START DATA TO PROCESS

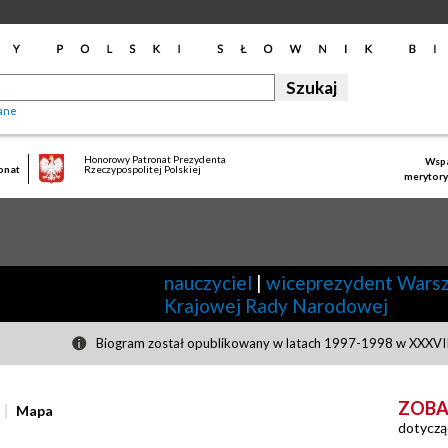
ane
Honorowy Patronat Prezydenta
Wspa
onat
Rzeczypospolitej Polskiej
merytory
nauczyciel
|
wiceprezydent Wars
Krajowej Rady Narodowej
Biogram został opublikowany w latach 1997-1998 w XXXVIII
ZOBA
Mapa
dotyczą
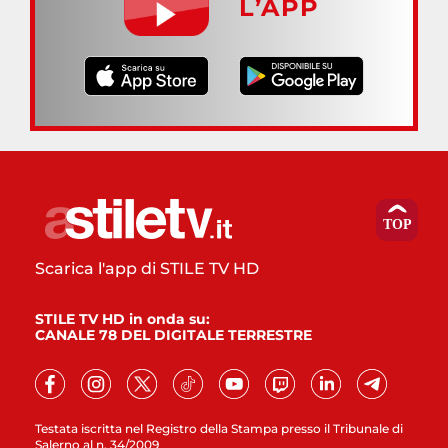
L’APP
Scarica l'app di STILE TV HD
STILE TV HD in onda su:
CANALE 78 DEL DIGITALE TERRESTRE
Testata iscritta nel Registro della Stampa presso il Tribunale di
Salerno al n. 34/2009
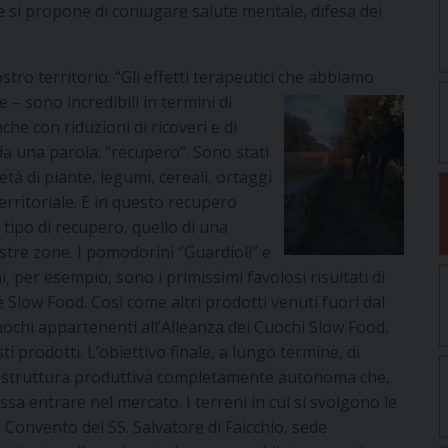
he si propone di coniugare salute mentale, difesa dei
ro territorio. “Gli effetti terapeutici che abbiam
o
e – sono incredibili in termini di
he con riduzioni di ricoveri e di
, da una parola: “recupero”. Sono stati
età di piante, legumi, cereali, ortaggi
territoriale. E in questo recupero
 tipo di recupero, quello di una
stre zone. I pomodorini “Guardioli” e
, per esempio, sono i primissimi favolosi risultati di
 Slow Food. Così come altri prodotti venuti fuori dal
cuochi appartenenti all’Alleanza dei Cuochi Slow Food,
i prodotti. L’obiettivo finale, a lungo termine, di
a struttura produttiva completamente autonoma che,
ossa entrare nel mercato. I terreni in cui si svolgono le
l Convento del SS. Salvatore di Faicchio, sede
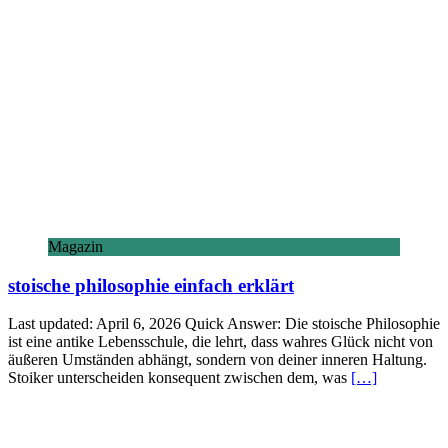
Magazin
stoische philosophie einfach erklärt
Last updated: April 6, 2026 Quick Answer: Die stoische Philosophie
ist eine antike Lebensschule, die lehrt, dass wahres Glück nicht von
äußeren Umständen abhängt, sondern von deiner inneren Haltung.
Stoiker unterscheiden konsequent zwischen dem, was
[…]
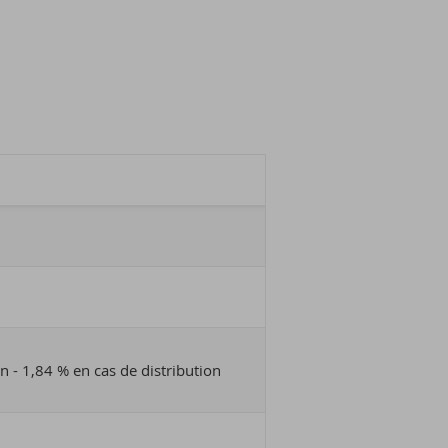
on - 1,84 % en cas de distribution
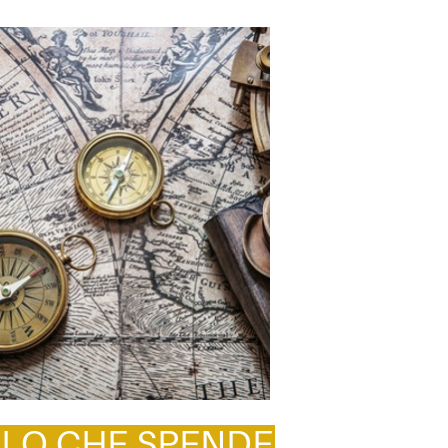
ELLO CHE SPENDE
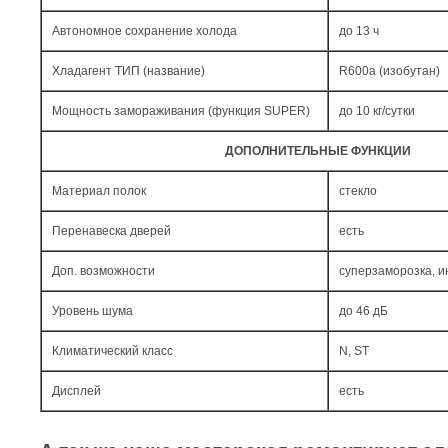
Автономное сохранение холода
до 13 ч
Хладагент ТИП (название)
R600a (изобутан)
Мощность замораживания (функция SUPER)
до 10 кг/cутки
ДОПОЛНИТЕЛЬНЫЕ ФУНКЦИИ
Материал полок
стекло
Перенавеска дверей
есть
Доп. возможности
суперзаморозка, 
Уровень шума
до 46 дБ
Климатический класс
N, ST
Дисплей
есть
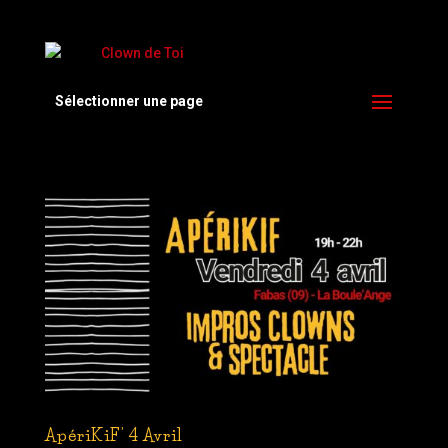
Sélectionner une page
ApériKiF’ 4 Avril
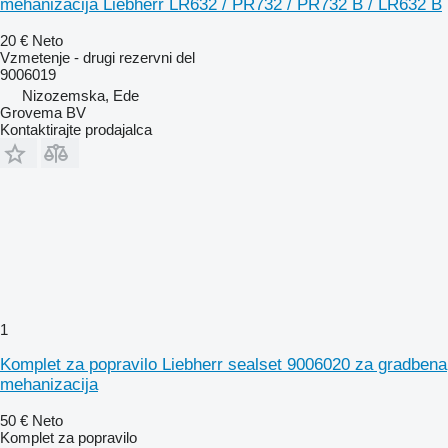
mehanizacija Liebherr LR632 / PR732 / PR732 B / LR632 B
20 €
Neto
Vzmetenje - drugi rezervni del
9006019
Nizozemska, Ede
Grovema BV
Kontaktirajte prodajalca
1
Komplet za popravilo Liebherr sealset 9006020 za gradbena
mehanizacija
50 €
Neto
Komplet za popravilo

END DATA TO PROCESS

> WHAT IS EXPECTED:
Please pick out every line of the material above that contains the word "Komplet", treating uppercase and lowercase letters as different.

> RESPONSE FOR THIS EXERCISE:
Komplet za popravilo Liebherr sealset 9006020 za gradbena
Komplet za popravilo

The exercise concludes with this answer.